Here, a Glue context is created from a Spark context. The Spark context is the entry point to any Spark functionality, and the Glue context allows AWS Glue to use Spark.

### Reading Data from AWS Glue Catalog

```python
salesDF = glueContext.create_dynamic_frame.from_catalog(
             database="dojodatabase",
             table_name="sales")
customerDF = glueContext.create_dynamic_frame.from_catalog(
             database="dojodatabase",
             table_name="customers")
```

These lines read data from tables in the AWS Glue Catalog into DynamicFrames. The Glue Catalog contains metadata about data stored in various locations, and it's a centralized repository for storing this metadata.

### Joining the Sales and Customer Data

```python
customersalesDF = Join.apply(salesDF, customerDF, 'customerid', 'customerid')
```

This line performs a join operation between the sales data and customer data on the `customerid` field. The `Join.apply` method is used to join two DynamicFrames based on the specified keys.

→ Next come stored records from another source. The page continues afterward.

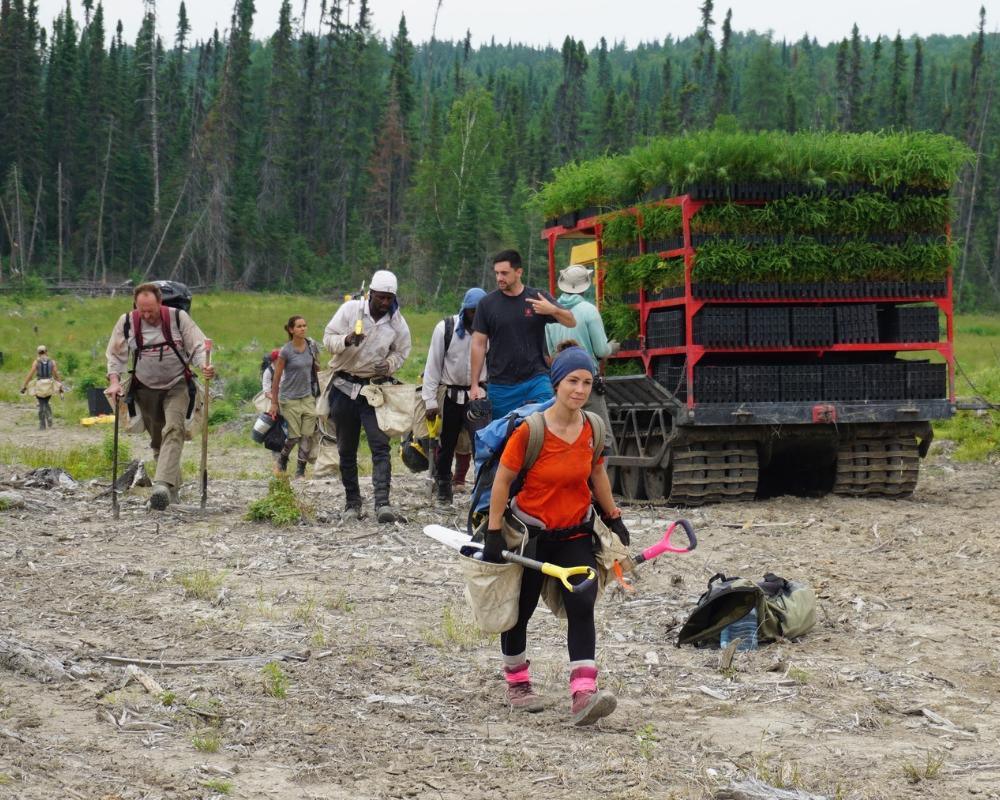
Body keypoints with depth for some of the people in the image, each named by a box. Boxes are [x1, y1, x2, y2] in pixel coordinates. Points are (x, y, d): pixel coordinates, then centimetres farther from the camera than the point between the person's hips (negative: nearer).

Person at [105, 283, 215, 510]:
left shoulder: (178, 318, -11)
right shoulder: (126, 322, -6)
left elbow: (197, 346, -7)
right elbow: (116, 355, 2)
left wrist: (205, 365, -28)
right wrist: (114, 381, -13)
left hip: (176, 386, -3)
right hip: (146, 389, 3)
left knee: (173, 430, -24)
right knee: (157, 439, 11)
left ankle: (163, 485, -38)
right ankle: (173, 488, 27)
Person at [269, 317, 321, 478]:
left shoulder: (311, 346, -1)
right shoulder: (285, 352, -13)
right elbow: (276, 378, -7)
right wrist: (274, 403, -5)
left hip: (307, 397, 4)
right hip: (289, 399, -4)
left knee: (308, 435, -1)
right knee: (294, 436, -1)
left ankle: (300, 471, 7)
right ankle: (281, 461, 26)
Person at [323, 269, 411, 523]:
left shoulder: (397, 322, -2)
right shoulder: (350, 309, -7)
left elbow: (400, 352, 10)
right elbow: (328, 338, -4)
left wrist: (389, 365, -13)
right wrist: (347, 340, -26)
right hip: (344, 385, 0)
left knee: (380, 445, -14)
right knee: (346, 449, 8)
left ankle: (382, 502, -21)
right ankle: (352, 502, 19)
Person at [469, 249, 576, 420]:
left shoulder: (539, 298, 3)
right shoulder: (487, 304, 4)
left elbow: (571, 322, 3)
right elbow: (478, 345, 5)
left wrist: (553, 310, -18)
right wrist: (474, 385, 1)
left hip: (536, 379, -1)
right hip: (500, 385, 1)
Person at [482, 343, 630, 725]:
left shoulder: (593, 429, -5)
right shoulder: (530, 430, -20)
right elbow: (502, 480, -14)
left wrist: (613, 517, 16)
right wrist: (494, 533, -15)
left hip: (576, 533, 3)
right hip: (530, 534, -3)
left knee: (582, 606, -13)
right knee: (520, 609, 12)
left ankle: (583, 694, -20)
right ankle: (517, 683, 35)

### Dropping Unnecessary Fields

```python
customersalesDF = customersalesDF.drop_fields(['customerid'])
```

This line drops the duplicate `customerid` field from the joined DynamicFrame. This is a common operation after a join to remove redundant columns.

### Writing the Resulting Data to S3

```python
glueContext.write_dynamic_frame.from_options(customersalesDF, connection_type = "s3", connection_options = {"path": "s3://dojo-data-lake/data/customer-sales"}, format = "json")
```

This line writes the resulting joined and cleaned data to an S3 bucket in JSON format. The `write_dynamic_frame.from_options` method is used to write the DynamicFrame to a specified location, format, and connection type.

### Summary

This AWS Glue code snippet is a straightforward example of reading, transforming, and loading data using AWS Glue, PySpark, and boto3. It reads data from the AWS Glue Catalog, performs a join operation, cleans up the resulting data, and then writes it to an S3 bucket.